NEW YORK — At an event that kicked off the Tribeca Film Festival’s abundant panel program, filmmaker-playwright Neil LaBute declared that making people uncomfortable isn’t “intentional, it’s just a tic.”
“I take no particular pleasure in it, but I’m not afraid of it. Entertainment should be good, not nice and carefree,” added the writer-director of pic “In the Company of Men,” in which two buddies set out to seduce and dump a deaf woman.
In his recent Off Broadway play “The Mercy Seat,” a man is having sex with his mistress near the World Trade Center when the planes hit and ponders letting his family think he’s dead so he can continue the affair.
LaBute was interviewed by “The Mercy Seat” star Liev Schreiber at the panel “Directors on Directing”; fest features four days of breakfasts, talks and workshops dotting downtown Manhattan. Fittingly, LaBute’s play explores the tragedy that led to the fest’s creation.

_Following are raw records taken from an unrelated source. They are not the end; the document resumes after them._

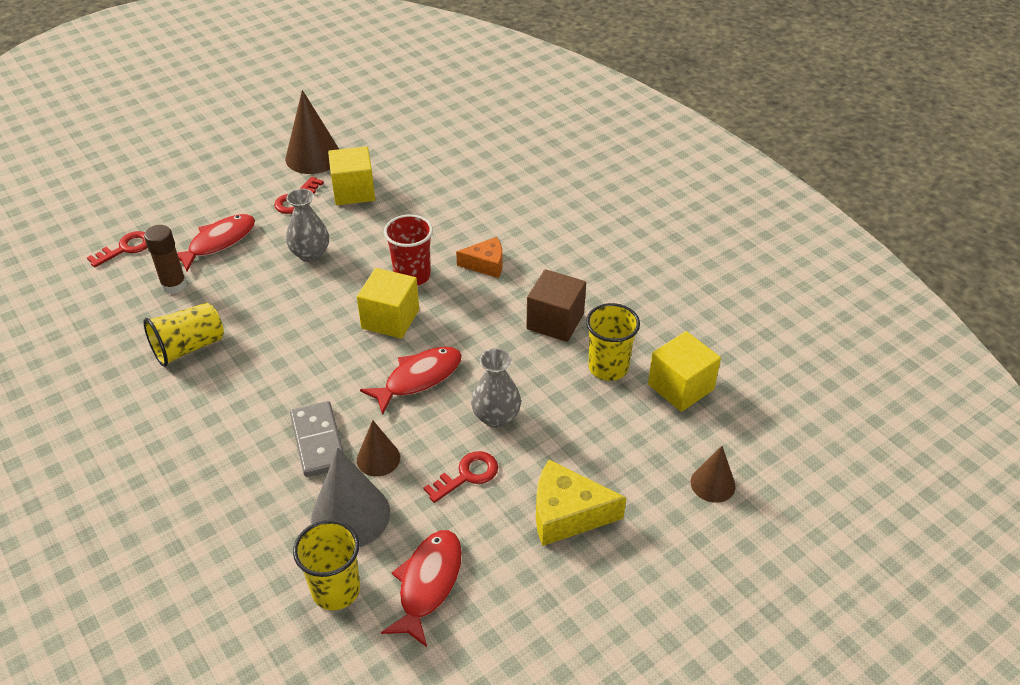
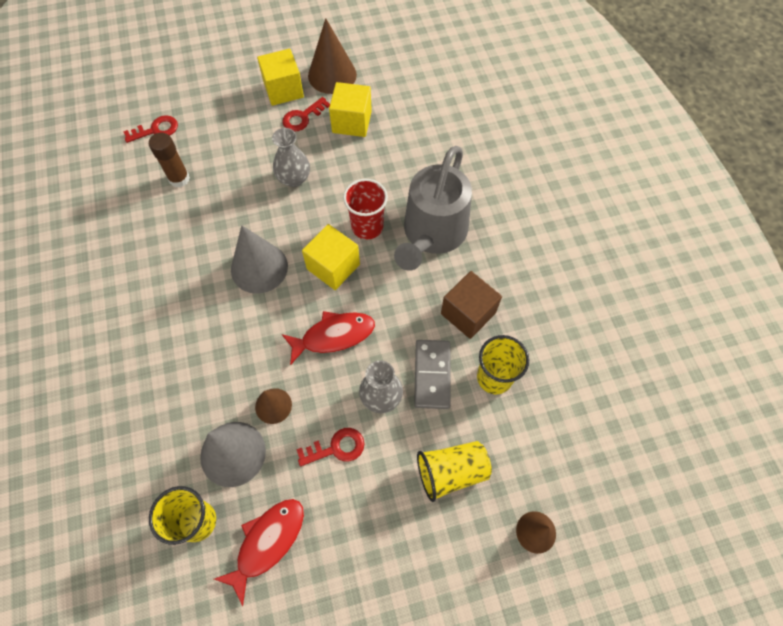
camera: 20 degrees right, 20 degrees up
(189, 347) = (169, 245): yellow cup -> yellow cup (451, 472)
(218, 242) = (227, 145): red fish -> none
(305, 341) = (259, 268): none -> grey cone
(318, 441) = (233, 372): grey domino -> grey domino (432, 375)
(486, 264) = (432, 233): orange cheese -> grey watering can
(567, 514) = (401, 516): yellow cheese -> none
(680, 387) = (549, 420): yellow cube -> yellow cube (283, 90)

He spoke to a crowd of 100-plus at the spacious, sunlit Prada store in Soho. The Italian fashion house is a fest sponsor. LaBute’s latest film, an adaptation of his play “The Shape of Things,” was to be shown Wednesday night, with cast attending.
He had lots to say about the challenge of working in film (“scary, bizarre”) vs. theater. One rehearses a play, he said, working toward a finished product, but in film, process and product are entwined. “What you shoot the first day has to be as good as the last day.”
“And there’s constant pressure, like: ‘We have to move on. We’re losing the light. He has to leave Thursday.’ You tell an actor, ‘I don’t think we have enough time for you to cry today; you can cry tomorrow.’ ” Sometimes, “there are so many people setting up a scene that you feel superfluous,” and you often “don’t get as much time to shoot something as you do to light it.”
He said that when he sits down to write, he doesn’t think “play” or “screenplay.” “I start writing about people. If they stay in the house, I say, ‘This is shaping up to be a play.’ If they go out to the car, to the grocery store, then I say, ‘I think it’s going to be a film.’ ”
LaBute said he’s writing short stories. Projects include the film “Vapor,” based on the recent novel, and a remake of “The Wicker Man.” His TV pilot “Lilac Lane” has been picked up by Showtime.
He didn’t seem to mind that his bio on the IMDB Web site, a key source for quick film info, is one sentence long: “Frequently casts Aaron Eckhart.”